The DeVore column is below:

SUSAN DEVORE: Imagine what Twitter would be like if you were only able to have and Tweet to one follower? Or if email only worked within the four walls of your organization? Technology has made information sharing seamless and almost limitless for most people and industries. But it hasn’t reached its full potential in health care.

In health care, technology is foundational to drive change and improve the quality and value of patient care. The problem is that important health-care data cannot flow freely among the various health-information-technology systems that hospitals and health systems use. This hinders the ability for providers to connect and easily exchange information across their organizations and with other health systems.

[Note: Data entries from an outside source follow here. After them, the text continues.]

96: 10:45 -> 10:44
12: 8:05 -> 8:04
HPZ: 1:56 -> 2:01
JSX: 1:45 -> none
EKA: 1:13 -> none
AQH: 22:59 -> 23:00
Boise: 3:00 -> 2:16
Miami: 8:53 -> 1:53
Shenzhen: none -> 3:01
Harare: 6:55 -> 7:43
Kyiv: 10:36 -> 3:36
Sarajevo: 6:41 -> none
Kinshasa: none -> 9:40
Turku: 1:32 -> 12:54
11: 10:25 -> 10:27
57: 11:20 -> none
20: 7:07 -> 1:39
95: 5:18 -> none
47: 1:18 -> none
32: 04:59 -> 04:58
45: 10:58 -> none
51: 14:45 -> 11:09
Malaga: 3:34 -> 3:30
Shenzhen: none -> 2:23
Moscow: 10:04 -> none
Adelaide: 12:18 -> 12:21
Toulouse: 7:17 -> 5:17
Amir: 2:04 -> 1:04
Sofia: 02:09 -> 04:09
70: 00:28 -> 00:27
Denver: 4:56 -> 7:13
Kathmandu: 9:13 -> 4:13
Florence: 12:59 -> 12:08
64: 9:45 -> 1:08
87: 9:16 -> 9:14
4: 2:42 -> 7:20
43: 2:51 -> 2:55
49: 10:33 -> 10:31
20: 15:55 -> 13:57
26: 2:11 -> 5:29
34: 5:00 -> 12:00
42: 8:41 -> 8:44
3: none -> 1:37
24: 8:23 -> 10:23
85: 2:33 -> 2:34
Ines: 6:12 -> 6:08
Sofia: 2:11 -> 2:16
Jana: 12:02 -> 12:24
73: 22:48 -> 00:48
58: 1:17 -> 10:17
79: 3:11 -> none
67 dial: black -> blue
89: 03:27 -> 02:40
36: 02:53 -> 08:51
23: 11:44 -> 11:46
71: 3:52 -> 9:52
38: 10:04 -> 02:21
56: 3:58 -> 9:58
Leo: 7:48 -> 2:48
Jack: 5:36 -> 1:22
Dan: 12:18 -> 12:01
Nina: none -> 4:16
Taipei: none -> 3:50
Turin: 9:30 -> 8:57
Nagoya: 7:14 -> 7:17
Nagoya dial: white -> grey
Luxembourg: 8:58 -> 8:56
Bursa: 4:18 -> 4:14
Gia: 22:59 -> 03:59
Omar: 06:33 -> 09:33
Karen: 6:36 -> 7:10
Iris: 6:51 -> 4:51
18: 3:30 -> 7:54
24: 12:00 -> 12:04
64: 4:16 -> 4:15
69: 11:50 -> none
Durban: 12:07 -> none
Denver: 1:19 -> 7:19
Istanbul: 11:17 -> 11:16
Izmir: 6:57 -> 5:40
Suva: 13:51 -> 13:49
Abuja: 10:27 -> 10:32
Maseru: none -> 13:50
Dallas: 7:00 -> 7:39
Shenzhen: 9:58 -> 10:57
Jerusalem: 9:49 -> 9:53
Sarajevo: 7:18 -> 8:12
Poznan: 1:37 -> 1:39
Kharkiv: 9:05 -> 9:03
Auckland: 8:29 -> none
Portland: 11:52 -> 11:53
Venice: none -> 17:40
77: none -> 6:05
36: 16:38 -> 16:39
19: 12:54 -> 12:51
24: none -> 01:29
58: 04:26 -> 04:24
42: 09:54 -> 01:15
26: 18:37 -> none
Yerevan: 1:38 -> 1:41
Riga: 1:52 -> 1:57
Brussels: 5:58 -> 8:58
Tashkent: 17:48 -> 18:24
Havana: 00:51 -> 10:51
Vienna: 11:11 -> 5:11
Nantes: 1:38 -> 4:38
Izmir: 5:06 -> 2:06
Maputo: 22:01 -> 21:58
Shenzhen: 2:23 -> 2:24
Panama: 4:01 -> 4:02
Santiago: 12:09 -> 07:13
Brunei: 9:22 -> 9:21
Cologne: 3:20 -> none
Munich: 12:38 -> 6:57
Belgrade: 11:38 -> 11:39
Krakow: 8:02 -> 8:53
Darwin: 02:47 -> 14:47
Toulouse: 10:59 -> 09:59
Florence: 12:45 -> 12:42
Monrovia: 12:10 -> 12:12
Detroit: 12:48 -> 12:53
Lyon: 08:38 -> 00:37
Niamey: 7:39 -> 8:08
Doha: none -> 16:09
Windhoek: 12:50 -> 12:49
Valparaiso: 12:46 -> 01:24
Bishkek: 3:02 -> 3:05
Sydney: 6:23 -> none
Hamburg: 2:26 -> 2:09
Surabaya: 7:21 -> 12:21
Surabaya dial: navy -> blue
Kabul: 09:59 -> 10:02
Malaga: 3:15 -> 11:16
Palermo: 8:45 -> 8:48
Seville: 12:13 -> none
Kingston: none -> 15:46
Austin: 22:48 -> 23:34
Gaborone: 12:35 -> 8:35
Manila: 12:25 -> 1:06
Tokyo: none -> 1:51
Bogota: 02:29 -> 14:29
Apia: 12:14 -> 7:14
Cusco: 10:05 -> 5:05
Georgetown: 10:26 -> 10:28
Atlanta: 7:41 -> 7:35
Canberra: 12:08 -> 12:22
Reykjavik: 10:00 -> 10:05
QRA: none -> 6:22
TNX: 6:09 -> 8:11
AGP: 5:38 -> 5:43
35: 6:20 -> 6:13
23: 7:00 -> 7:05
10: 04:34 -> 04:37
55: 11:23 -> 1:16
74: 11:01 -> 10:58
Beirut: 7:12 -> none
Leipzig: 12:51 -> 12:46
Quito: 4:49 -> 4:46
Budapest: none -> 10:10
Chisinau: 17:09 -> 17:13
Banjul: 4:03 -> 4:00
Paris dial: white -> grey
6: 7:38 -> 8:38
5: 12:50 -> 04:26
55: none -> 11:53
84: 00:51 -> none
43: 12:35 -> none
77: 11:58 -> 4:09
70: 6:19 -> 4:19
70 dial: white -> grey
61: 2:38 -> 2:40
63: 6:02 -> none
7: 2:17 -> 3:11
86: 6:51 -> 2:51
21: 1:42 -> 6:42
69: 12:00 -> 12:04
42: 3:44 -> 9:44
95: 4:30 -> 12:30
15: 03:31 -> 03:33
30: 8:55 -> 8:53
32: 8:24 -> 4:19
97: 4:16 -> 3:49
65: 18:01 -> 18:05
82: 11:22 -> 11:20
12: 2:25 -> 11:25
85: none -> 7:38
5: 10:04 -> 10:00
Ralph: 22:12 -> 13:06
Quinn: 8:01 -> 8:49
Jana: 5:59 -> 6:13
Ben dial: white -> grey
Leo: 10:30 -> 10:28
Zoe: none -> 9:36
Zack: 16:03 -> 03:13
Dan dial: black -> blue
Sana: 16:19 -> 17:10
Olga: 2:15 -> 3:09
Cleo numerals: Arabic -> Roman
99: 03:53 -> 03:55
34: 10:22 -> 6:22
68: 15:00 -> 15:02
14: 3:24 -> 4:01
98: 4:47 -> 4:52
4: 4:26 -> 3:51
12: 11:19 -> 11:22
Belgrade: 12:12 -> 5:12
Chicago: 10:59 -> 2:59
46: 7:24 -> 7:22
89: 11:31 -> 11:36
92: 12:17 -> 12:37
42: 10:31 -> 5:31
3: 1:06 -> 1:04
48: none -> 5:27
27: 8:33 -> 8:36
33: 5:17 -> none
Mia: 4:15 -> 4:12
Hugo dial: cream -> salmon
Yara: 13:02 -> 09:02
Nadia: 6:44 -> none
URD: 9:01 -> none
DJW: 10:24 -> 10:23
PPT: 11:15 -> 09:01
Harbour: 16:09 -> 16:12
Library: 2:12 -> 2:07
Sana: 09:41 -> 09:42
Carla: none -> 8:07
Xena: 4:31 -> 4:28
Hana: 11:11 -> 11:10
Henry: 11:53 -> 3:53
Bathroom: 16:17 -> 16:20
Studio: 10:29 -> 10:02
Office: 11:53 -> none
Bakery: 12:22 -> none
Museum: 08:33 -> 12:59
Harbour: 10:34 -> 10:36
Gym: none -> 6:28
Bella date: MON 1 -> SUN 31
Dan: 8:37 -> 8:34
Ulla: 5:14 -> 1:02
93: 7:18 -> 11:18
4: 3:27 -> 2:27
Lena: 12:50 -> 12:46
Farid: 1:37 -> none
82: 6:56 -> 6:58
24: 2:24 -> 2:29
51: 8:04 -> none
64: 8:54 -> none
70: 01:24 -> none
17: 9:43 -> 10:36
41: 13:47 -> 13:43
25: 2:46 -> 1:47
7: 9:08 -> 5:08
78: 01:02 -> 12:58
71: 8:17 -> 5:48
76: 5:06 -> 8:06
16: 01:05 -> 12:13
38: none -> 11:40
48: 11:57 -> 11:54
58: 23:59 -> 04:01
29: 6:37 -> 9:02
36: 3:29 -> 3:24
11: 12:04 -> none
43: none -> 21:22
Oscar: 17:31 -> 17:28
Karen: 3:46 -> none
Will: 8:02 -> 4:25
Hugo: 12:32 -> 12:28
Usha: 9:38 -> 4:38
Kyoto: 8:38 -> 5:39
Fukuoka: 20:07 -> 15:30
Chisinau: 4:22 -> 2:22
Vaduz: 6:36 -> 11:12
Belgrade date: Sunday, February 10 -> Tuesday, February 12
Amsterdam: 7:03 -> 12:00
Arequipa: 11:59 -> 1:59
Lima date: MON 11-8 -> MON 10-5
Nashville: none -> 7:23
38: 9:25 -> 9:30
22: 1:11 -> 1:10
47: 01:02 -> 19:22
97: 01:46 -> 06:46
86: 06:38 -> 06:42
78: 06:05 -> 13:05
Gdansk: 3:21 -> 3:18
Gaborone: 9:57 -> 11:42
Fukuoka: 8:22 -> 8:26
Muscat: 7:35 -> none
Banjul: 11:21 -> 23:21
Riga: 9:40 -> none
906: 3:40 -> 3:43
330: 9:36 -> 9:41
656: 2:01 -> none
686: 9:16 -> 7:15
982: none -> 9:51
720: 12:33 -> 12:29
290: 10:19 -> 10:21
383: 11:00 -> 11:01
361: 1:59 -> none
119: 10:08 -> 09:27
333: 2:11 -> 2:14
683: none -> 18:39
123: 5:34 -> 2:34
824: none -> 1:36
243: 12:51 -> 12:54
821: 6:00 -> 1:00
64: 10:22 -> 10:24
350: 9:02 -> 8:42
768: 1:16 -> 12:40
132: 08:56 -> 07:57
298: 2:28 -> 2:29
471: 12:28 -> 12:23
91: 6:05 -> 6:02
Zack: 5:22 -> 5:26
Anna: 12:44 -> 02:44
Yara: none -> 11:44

As health systems focus on accountable care and increasingly move toward alternative payment models, the need for interoperable data across all health-information technology systems becomes critical. The ability to seamlessly pull discrete data anytime, anywhere helps to ensure the right information about the right patient is available at the right time. But today, providers are challenged with having to double check data pulled from disparate devices to make sure the information matches, such as dosing and blood sugar levels. Not only is this a step back for efficiency, but it is another manual process that has the potential to create errors and patient-safety issues.

To truly leverage health-information technology’s full potential, diverse networks and systems in health care must be able to talk to each other. To do so, we should require the use of innovative technology solutions such as open application programming interfaces (APIs) and secure third-party applications that connect the data to enable the real-time exchange of information.

Designing and implementing health-information technology that promotes collaboration among all stakeholders would create a learning health system that focuses on improving health-care quality, efficiency, safety, affordability and access. Private-public partnerships on interoperability governance, standards, measures and system transparency are essential to make this work.

A few weeks ago I was watching as my grandchildren were playing with their parents’ smartphones. At their ages, they are only interested in the bells and whistles, but in their little hands were devices probably considered impossible 10 or 15 years ago. Through innovation, ingenuity and necessity, my hope is that the challenge of interoperability becomes an obsolete concern.